__Data__.

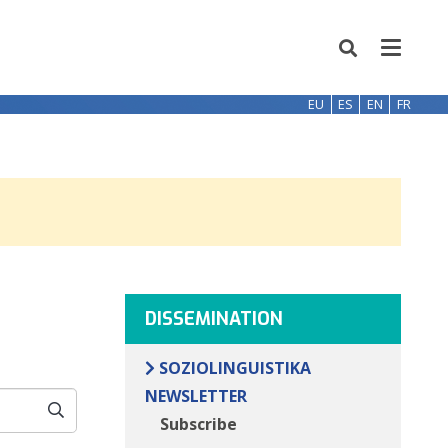
EU
ES
EN
FR
DISSEMINATION
SOZIOLINGUISTIKA
NEWSLETTER
Subscribe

__What you are asked to do__.
Please write out every line of text in the entries above word for word, leaving out the pictures.

__Completed task__.
EU
ES
EN
FR
DISSEMINATION
SOZIOLINGUISTIKA
NEWSLETTER
Subscribe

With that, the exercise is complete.